Andrew brachte die Jungen ins Bett und kam herunter in die Küche. Eveline hatte bereits eine Tasse Tee für ihn auf den Tisch gestellt und wärmte sich an ihrem eigenen Becher die Hände. Ohne sich vorher dazu verabredet zu haben, wussten beide, dass sie reden mussten.

Andrew nahm einen Schluck. Eveline ließ ihren Blick auf ihrem gutaussehenden Neffen mit der markanten Nase ruhen.

»Du hast gar nicht gesagt, dass Lily und Claire weg sind«, setzte sie schließlich an. In Plum und der näheren Umgebung waren Gerüchte über die beiden verschwundenen Frauen aufgekommen.

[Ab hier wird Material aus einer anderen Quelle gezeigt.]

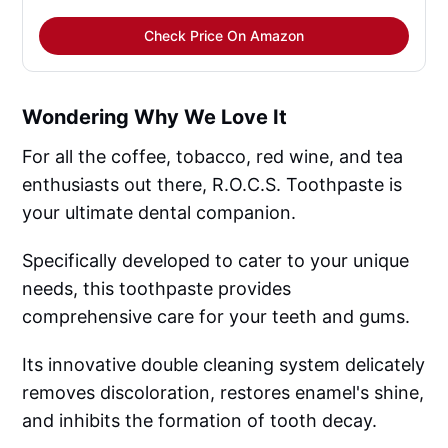
Check Price On Amazon
Wondering Why We Love It
For all the coffee, tobacco, red wine, and tea
enthusiasts out there, R.O.C.S. Toothpaste is
your ultimate dental companion.
Specifically developed to cater to your unique
needs, this toothpaste provides
comprehensive care for your teeth and gums.
Its innovative double cleaning system delicately
removes discoloration, restores enamel's shine,
and inhibits the formation of tooth decay.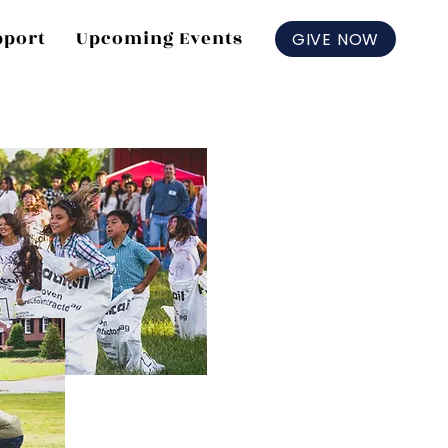
pport
Upcoming Events
GIVE NOW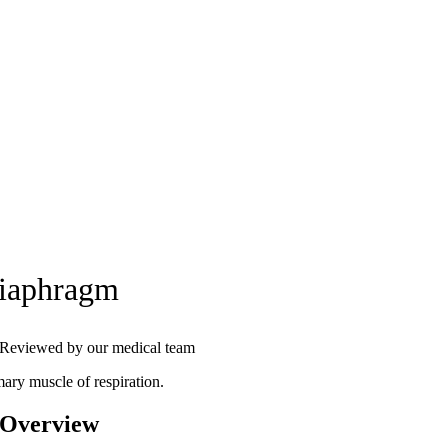
iaphragm
Reviewed by our medical team
mary muscle of respiration.
 Overview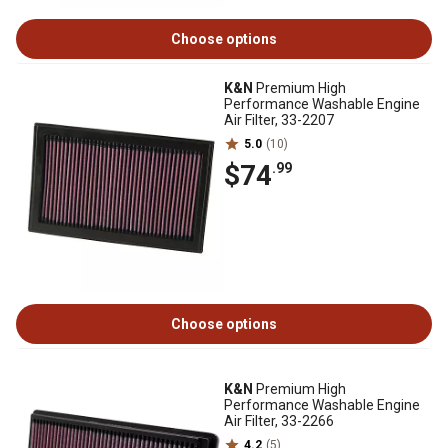
Choose options
K&N
Premium High
Performance Washable Engine
Air Filter, 33-2207
5.0
(10)
$74
.99
Choose options
K&N
Premium High
Performance Washable Engine
Air Filter, 33-2266
4.2
(5)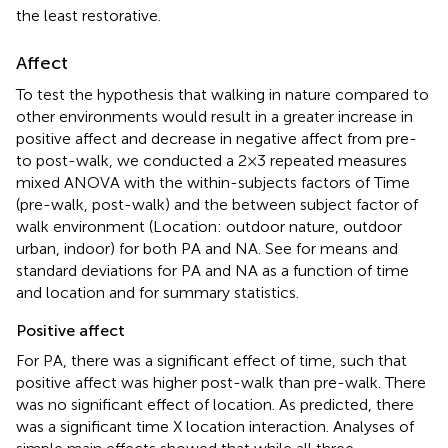
the least restorative.
Affect
To test the hypothesis that walking in nature compared to
other environments would result in a greater increase in
positive affect and decrease in negative affect from pre-
to post-walk, we conducted a 2 × 3 repeated measures
mixed ANOVA with the within-subjects factors of Time
(pre-walk, post-walk) and the between subject factor of
walk environment (Location: outdoor nature, outdoor
urban, indoor) for both PA and NA. See
for means and
standard deviations for PA and NA as a function of time
and location and
for summary statistics.
Positive affect
For PA, there was a significant effect of time, such that
positive affect was higher post-walk than pre-walk. There
was no significant effect of location. As predicted, there
was a significant time X location interaction. Analyses of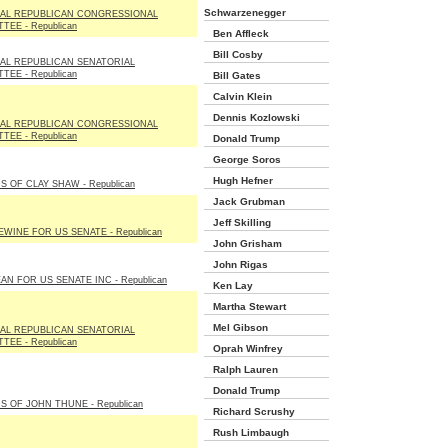
Schwarzenegger
NAL REPUBLICAN CONGRESSIONAL
TEE - Republican
Ben Affleck
Bill Cosby
AL REPUBLICAN SENATORIAL
TEE - Republican
Bill Gates
Calvin Klein
Dennis Kozlowski
NAL REPUBLICAN CONGRESSIONAL
TEE - Republican
Donald Trump
George Soros
Hugh Hefner
S OF CLAY SHAW - Republican
Jack Grubman
Jeff Skilling
EWINE FOR US SENATE - Republican
John Grisham
John Rigas
AN FOR US SENATE INC - Republican
Ken Lay
Martha Stewart
Mel Gibson
AL REPUBLICAN SENATORIAL
TEE - Republican
Oprah Winfrey
Ralph Lauren
Donald Trump
S OF JOHN THUNE - Republican
Richard Scrushy
Rush Limbaugh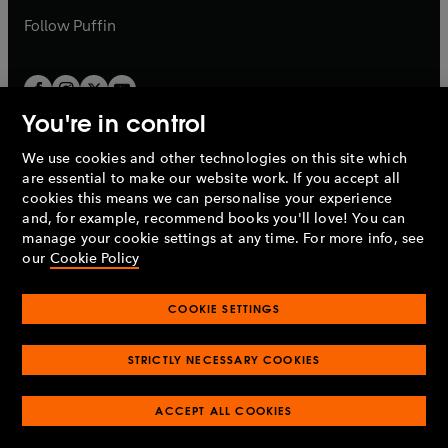
b
b
Follow
Puffin
You're in control
We use cookies and other technologies on this site which
Penguin Books Limited
are essential to make our website work. If you accept all
A
Penguin Random House
Company.
cookies this means we can personalise your experience
© 1995 –
2026
Penguin Books Ltd. Registered number: 861590
and, for example, recommend books you'll love! You can
England.
Registered office: One Embassy Gardens, 8 Viaduct
manage your cookie settings at any time. For more info, see
Gardens, London, SW11 7BW, UK.
our
Cookie Policy
COOKIE SETTINGS
Privacy policy
Cookies policy
Cookie settings
O
O
Opens
p
p
STRICTLY NECESSARY COOKIES
in
Modern slavery statement
Accessibility
Product recalls
O
O
O
e
e
a
Terms & conditions
Pay gap reports
p
p
p
n
n
O
O
new
ACCEPT ALL COOKIES
e
e
e
s
s
Industry commitment to professional behaviour
p
p
tab
O
n
n
n
i
i
e
e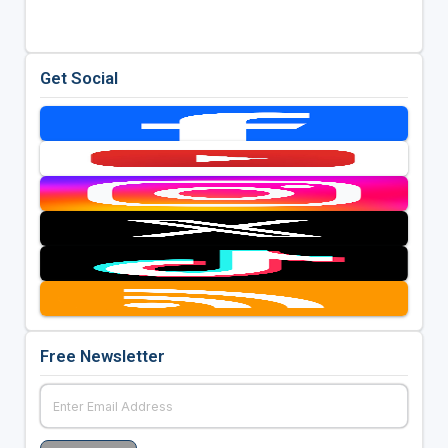
Get Social
Free Newsletter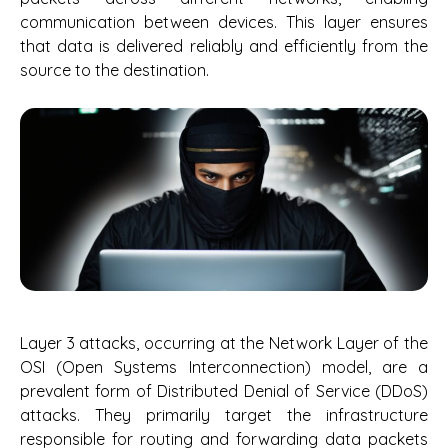
communication between devices. This layer ensures
that data is delivered reliably and efficiently from the
source to the destination.
Layer 3 attacks, occurring at the Network Layer of the
OSI (Open Systems Interconnection) model, are a
prevalent form of Distributed Denial of Service (DDoS)
attacks. They primarily target the infrastructure
responsible for routing and forwarding data packets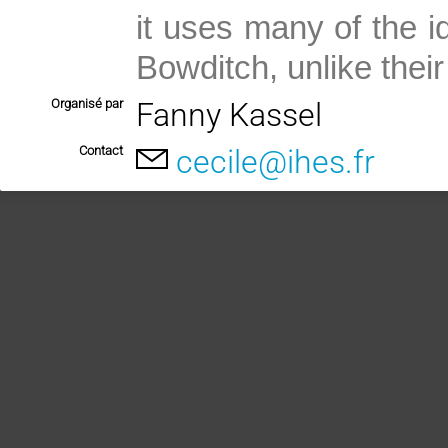
it uses many of the 
Bowditch, unlike their 
Organisé par
Fanny Kassel
Contact
cecile@ihes.fr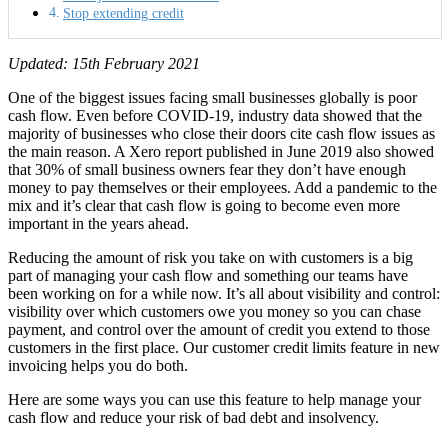
Stop extending credit
Updated: 15th February 2021
One of the biggest issues facing small businesses globally is poor
cash flow. Even before COVID-19, industry data showed that the
majority of businesses who close their doors cite cash flow issues as
the main reason. A Xero report published in June 2019 also showed
that 30% of small business owners fear they don’t have enough
money to pay themselves or their employees. Add a pandemic to the
mix and it’s clear that cash flow is going to become even more
important in the years ahead.
Reducing the amount of risk you take on with customers is a big
part of managing your cash flow and something our teams have
been working on for a while now. It’s all about visibility and control:
visibility over which customers owe you money so you can chase
payment, and control over the amount of credit you extend to those
customers in the first place. Our customer credit limits feature in new
invoicing helps you do both.
Here are some ways you can use this feature to help manage your
cash flow and reduce your risk of bad debt and insolvency.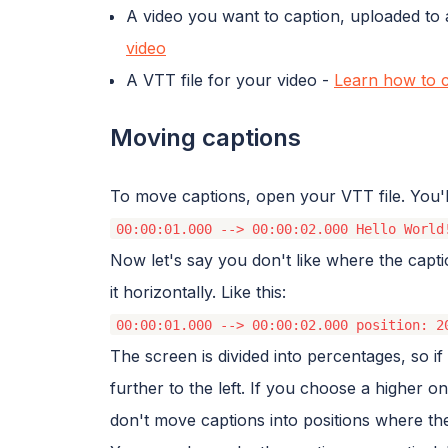
A video you want to caption, uploaded to 
video
A VTT file for your video -
Learn how to c
Moving captions
To move captions, open your VTT file. You'll s
00:00:01.000 --> 00:00:02.000 Hello World
Now let's say you don't like where the capt
it horizontally. Like this:
00:00:01.000 --> 00:00:02.000 position: 2
The screen is divided into percentages, so 
further to the left. If you choose a higher on
don't move captions into positions where th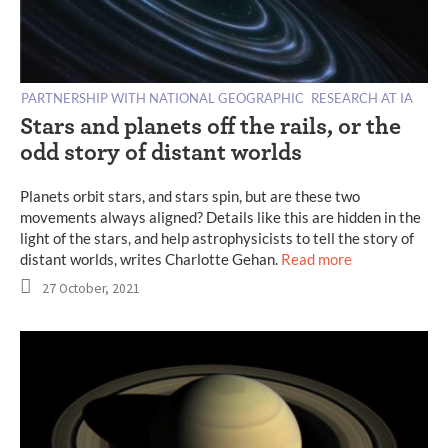
PARTNERSHIP WITH NATIONAL GEOGRAPHIC
RESEARCH AT IA
Stars and planets off the rails, or the
odd story of distant worlds
Planets orbit stars, and stars spin, but are these two
movements always aligned? Details like this are hidden in the
light of the stars, and help astrophysicists to tell the story of
distant worlds, writes Charlotte Gehan.
Read more
27 October, 2021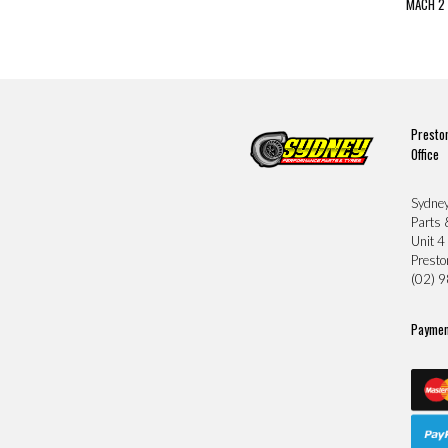
MACH 2 
Presto
Office
Sydne
Parts 
Unit 4
Prest
(02) 
Paymen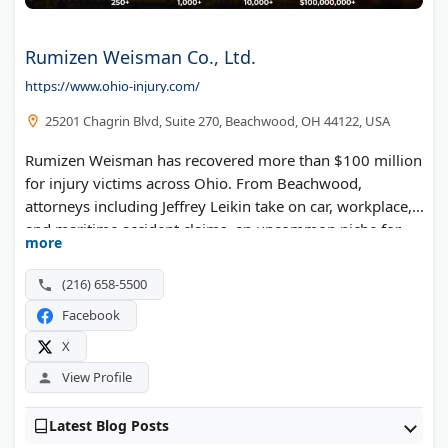
Rumizen Weisman Co., Ltd.
https://www.ohio-injury.com/
25201 Chagrin Blvd, Suite 270, Beachwood, OH 44122, USA
Rumizen Weisman has recovered more than $100 million
for injury victims across Ohio. From Beachwood,
attorneys including Jeffrey Leikin take on car, workplace,
and maritime accident claims, an uncommon niche for
more
the region.
(216) 658-5500
Facebook
X
View Profile
Latest Blog Posts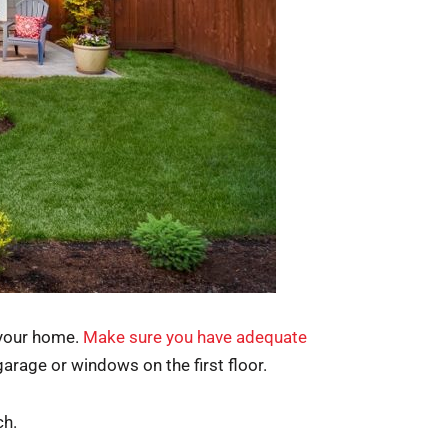
 your home.
Make sure you have adequate
garage or windows on the first floor.
ch.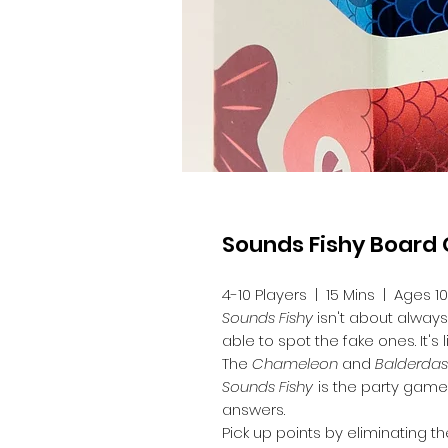
Sounds Fishy Boar
4-10 Players | 15 Mins | Ages 1
Sounds Fishy
isn't about always
able to spot the fake ones. It's
The
Chameleon
and
Balderda
Sounds Fishy
is the party game 
answers.
Pick up points by eliminating 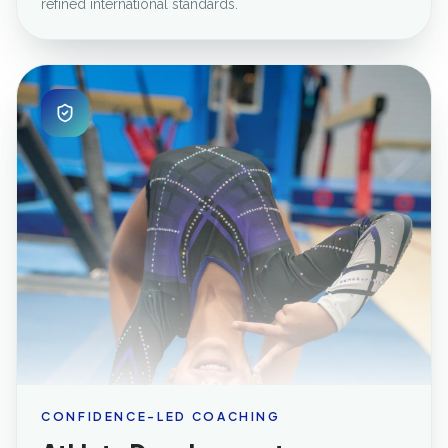
refined international standards.
CONFIDENCE-LED COACHING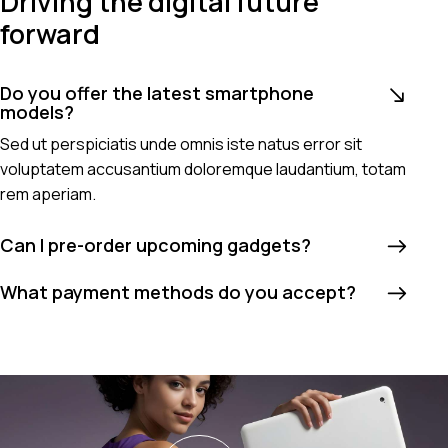
Driving the digital future
forward
Do you offer the latest smartphone
models?
Sed ut perspiciatis unde omnis iste natus error sit
voluptatem accusantium doloremque laudantium, totam
rem aperiam.
Can I pre-order upcoming gadgets?
What payment methods do you accept?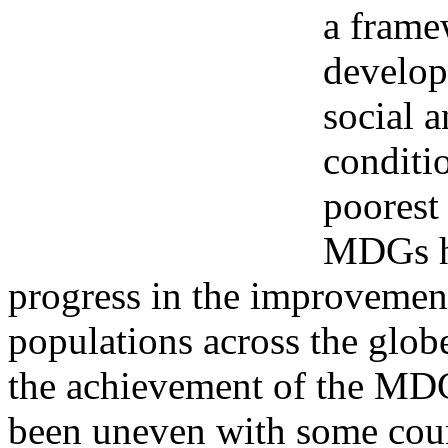
a frame
develop
social 
conditi
poorest
MDGs ha
progress in the improvement
populations across the glob
the achievement of the MD
been uneven with some coun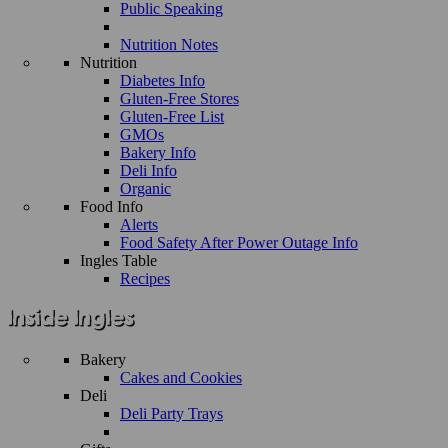
Public Speaking
Nutrition Notes
Nutrition
Diabetes Info
Gluten-Free Stores
Gluten-Free List
GMOs
Bakery Info
Deli Info
Organic
Food Info
Alerts
Food Safety After Power Outage Info
Ingles Table
Recipes
Bakery
Cakes and Cookies
Deli
Deli Party Trays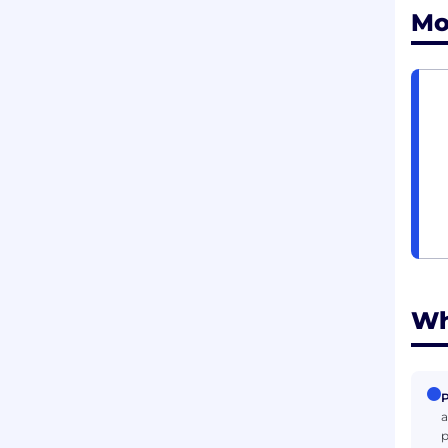
Mo
Wh
P
a
p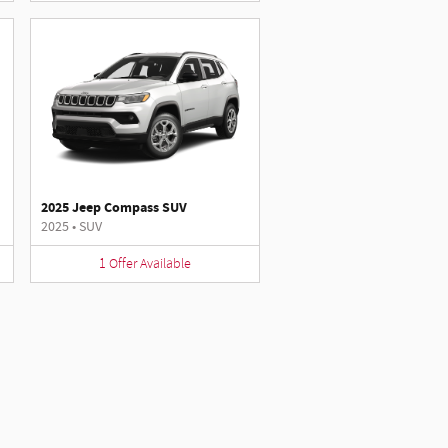
2025 Jeep Compass SUV
2025
•
SUV
1
Offer
Available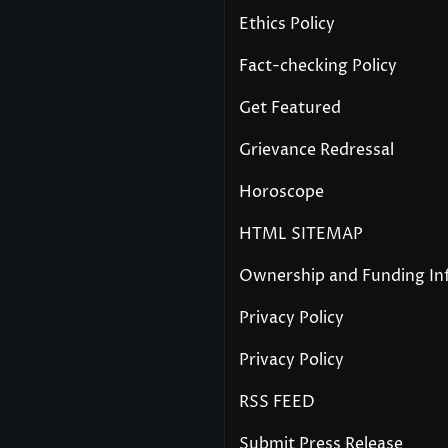
Ethics Policy
Fact-checking Policy
Get Featured
Grievance Redressal
Horoscope
HTML SITEMAP
Ownership and Funding In
Privacy Policy
Privacy Policy
RSS FEED
Submit Press Release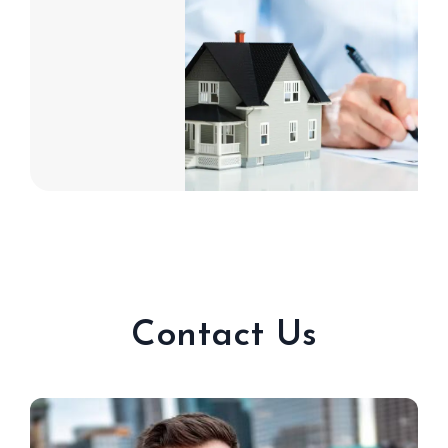
Contact Us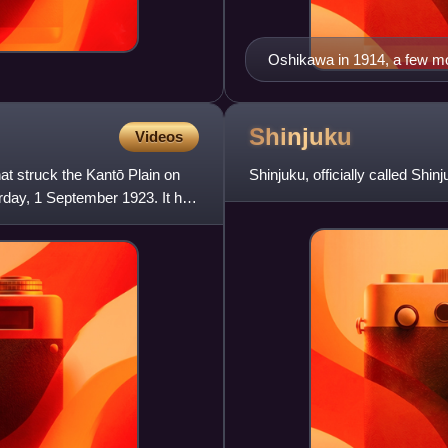
Oshikawa in 1914, a few mon
Shinjuku
Videos
t struck the Kantō Plain on
Shinjuku, officially called Shin
rday, 1 September 1923. It had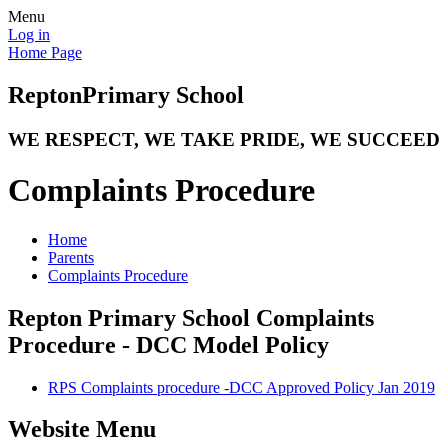
Menu
Log in
Home Page
Repton
Primary School
WE RESPECT, WE TAKE PRIDE, WE SUCCEED
Complaints Procedure
Home
Parents
Complaints Procedure
Repton Primary School Complaints
Procedure - DCC Model Policy
RPS Complaints procedure -DCC Approved Policy Jan 2019
Website Menu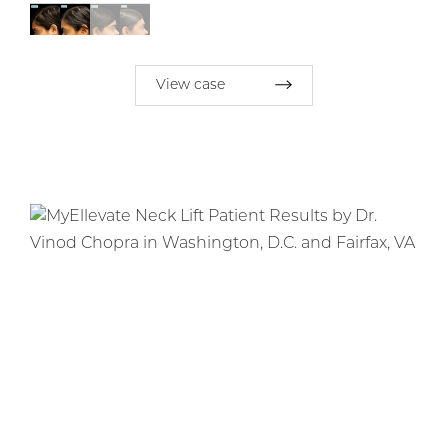
View case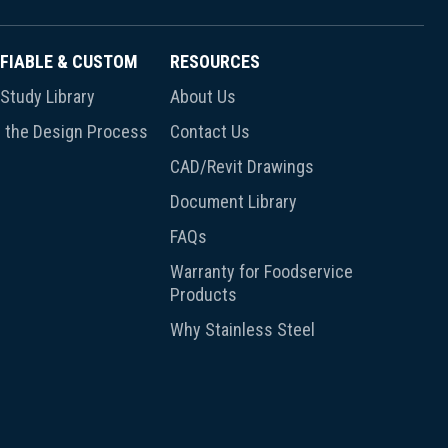
FIABLE & CUSTOM
RESOURCES
Study Library
About Us
 the Design Process
Contact Us
CAD/Revit Drawings
Document Library
FAQs
Warranty for Foodservice
Products
Why Stainless Steel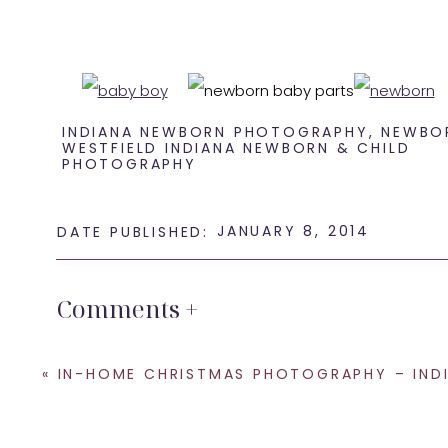
INDIANA NEWBORN PHOTOGRAPHY
,
NEWBO
WESTFIELD INDIANA NEWBORN & CHILD
PHOTOGRAPHY
This little guy just 
JANUARY 8, 2014
DATE PUBLISHED:
Comments +
Be sure to leave some
«
IN-HOME CHRISTMAS PHOTOGRAPHY – INDIANAPOLIS LIFESTYLE FAMILY PHOT
If you are looking for a
Westfield newbor
SHARE THIS: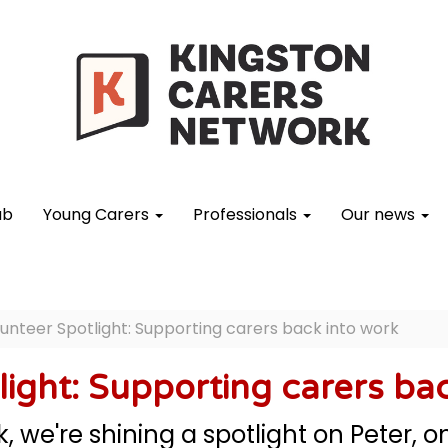
ub
Young Carers
Professionals
Our news
unteer Spotlight: Supporting carers back into work
light: Supporting carers ba
, we're shining a spotlight on Peter,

Andrew betrachtete die glatte Oberfläche des Tisches. »Da gibt es auch nichts zu sagen.«

»Tja.« Eveline tippte auf den Rand des Bechers. »Ich dachte, du würdest dir vielleicht Sorgen machen. Mrs. Sullivan hat fast einen Anfall bekommen.«

Er lachte freudlos auf. Er wusste genau, wieso Lily verschwunden war. Sie konnte ihm nicht unter die Augen treten, konnte ihn nicht mehr ansehen. Er dachte an ihre letzte Begegnung. »Vielleicht wollte sie ein besseres Leben.« Er trank mit großen Schlucken seinen viel zu heißen Tee. »Vielleicht hat sie einen Mann gefunden, der sie glücklich macht.«

»Den hat sie hier gefunden.«

»Nein, hat sie nicht.« Er biss die Zähne zusammen. »Es ist besser so.«

Eveline starrte ihn an. »Das kann doch nicht dein Ernst sein, Andrew.«

Als er sie kommentarlos ansah, griff sie nach seiner Hand. »Ich weiß nicht, warum sie getan hat, was sie getan hat, aber ich habe mitbekommen, wie sie dich angesehen hat. So ein Blick hat etwas zu bedeuten.«

»Ach, hör doch auf«, entgegnete er scharf und entzog ihr seine Hand. »Es tut mir leid, Tante Eveline, aber ich will einfach nicht über sie reden und auch nie mehr ihren Namen hören.«

Eveline ging nicht darauf ein. »Bist du hungrig? Ich habe Maisbrot da.«

»Nein.« Jetzt wollte er über das reden, was ihm auf dem Herzen lag. Er verdrängte Lily aus seinem Kopf und schloss sie vollkommen aus seinen Gedanken aus. »Wir werden die Farm verlieren.«

»Ich weiß.« Eveline fiel Franks Kuss wieder ein, spürte noch seine salzigen Lippen. Sie wischte sich mit dem Handrücken über den Mund und spülte den Geschmack mit einem Schluck Tee herunter.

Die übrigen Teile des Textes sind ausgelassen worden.